Un voyage pas comme les autres. Vous découvrirez mieux et différemment la région, le car vous permettant de dominer la situation en vous évitant d’avoir l’attention retenue par la conduite de votre véhicule. Voyager en car vous permet de préparer votre planning du jour, de jeter un dernier coup d’œil sur vos cours si vous êtes lycéens ou étudiants, de parcourir votre quotidien préféré, d’achever votre nuit si vous avez dû vous lever à l’aube, de faire salon et de refaire le monde si vous avez le bonheur de retrouver un voisin, un ami que vous n’avez pas l’occasion de voir souvent, de poursuivre la lecture du roman passionnant que vous avez dû arrêter trop rapidement, d’admirer le beau coucher de soleil illuminant les vallées de notre beau sud Touraine, de vous plonger dans l’écoute de votre baladeur qui vous permet d’entendre le dernier tube, la radio de votre choix au grand dame des autres, oreilles et esprit obstrués. Lire et relire inlassablement le dernier SMS reçu et s’empresser de lui répondre et bien d’autres choses encore.

Vous aurez l’occasion d’être solidaires des soucis des chauffeurs du car, chahutés par les changements de concessionnaire de la ligne, de partager leurs horaires démentiels de 6 heures à 20 heures.

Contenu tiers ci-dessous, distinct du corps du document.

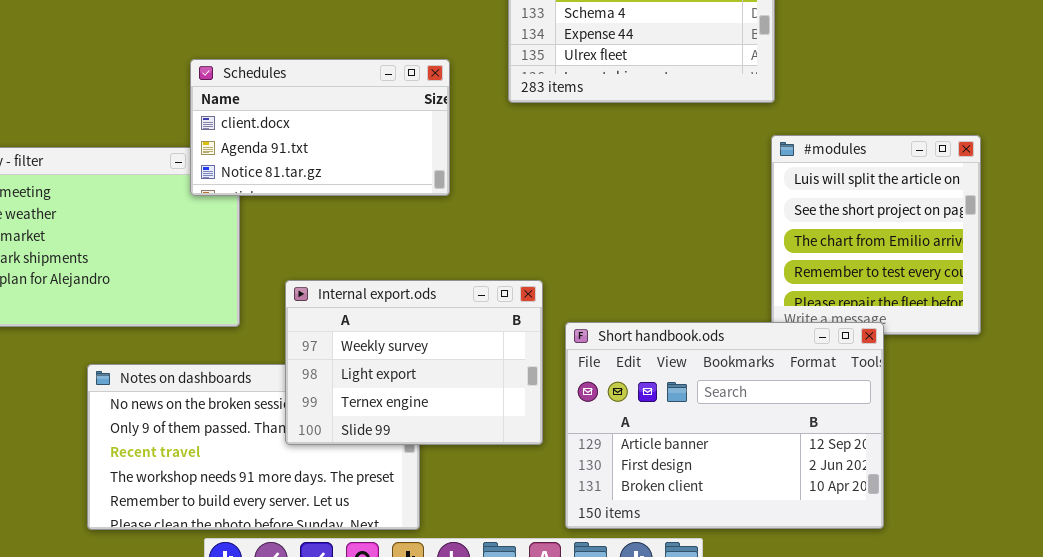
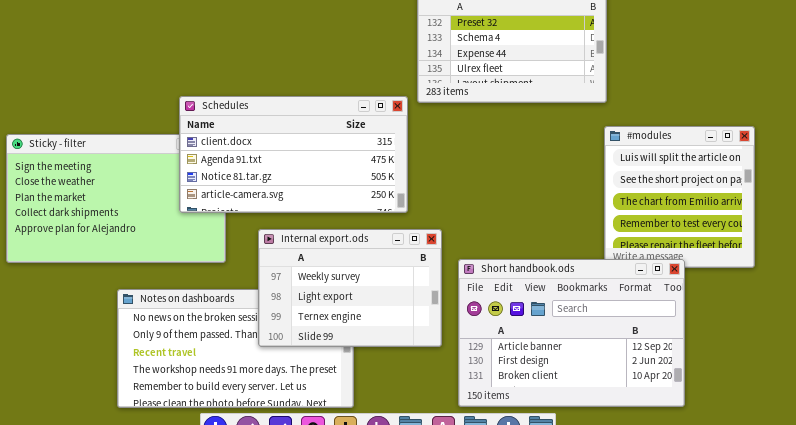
Schedules: [190,59,450,196] -> [179,96,408,213], moved, resized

A l’occasion, vous vous associerez à leur énervement de voir des automobilistes doubler dangereusement ce car qu’il est humiliant de suivre. Ce serait incomplet si l’on ne parlait pas des habitués, inconditionnels de ce mode de transport, historiens des évènements plus ou moins plaisants, que l’on se doit d’écouter en boucle, propriétaires de leur place comme l’étaient jadis les notables dans nos églises. Incomplet aussi si l’on ne parlait pas de l’occasionnel perturbé d’avoir dû abandonner son véhicule, du prolixe qui tout au long du parcours vous fait participer à ses malheurs ou à ses joies par portable interposé. Pendant ce temps, vous, de rager de ne pas pouvoir vous concentrer dans votre lecture ou de vous enfoncer dans un doux repos. Mais tous ces gens dont vous ferez rapidement partie finissent par se connaître, par sympathiser, par faire partie de la même famille, la famille du car.

Pour terminer ce voyage, si vous avez l’occasion de prendre par la suite « Fil bleu » c’est un autre monde que vous découvrez. Plus coloré, plus jeune mais plus triste aussi. C’est le métro parisien transplanté à Tours. Chacun plonge dans ses peines, ses pensées, le regard fixe, ennuyé de se rendre là où il ne voudrait plus aller, anxieux de perdre un précieux quart d’heure en transport. S’il savait le bougre le nombre de car … d’heure que l’on vient de perdre avec le sourire.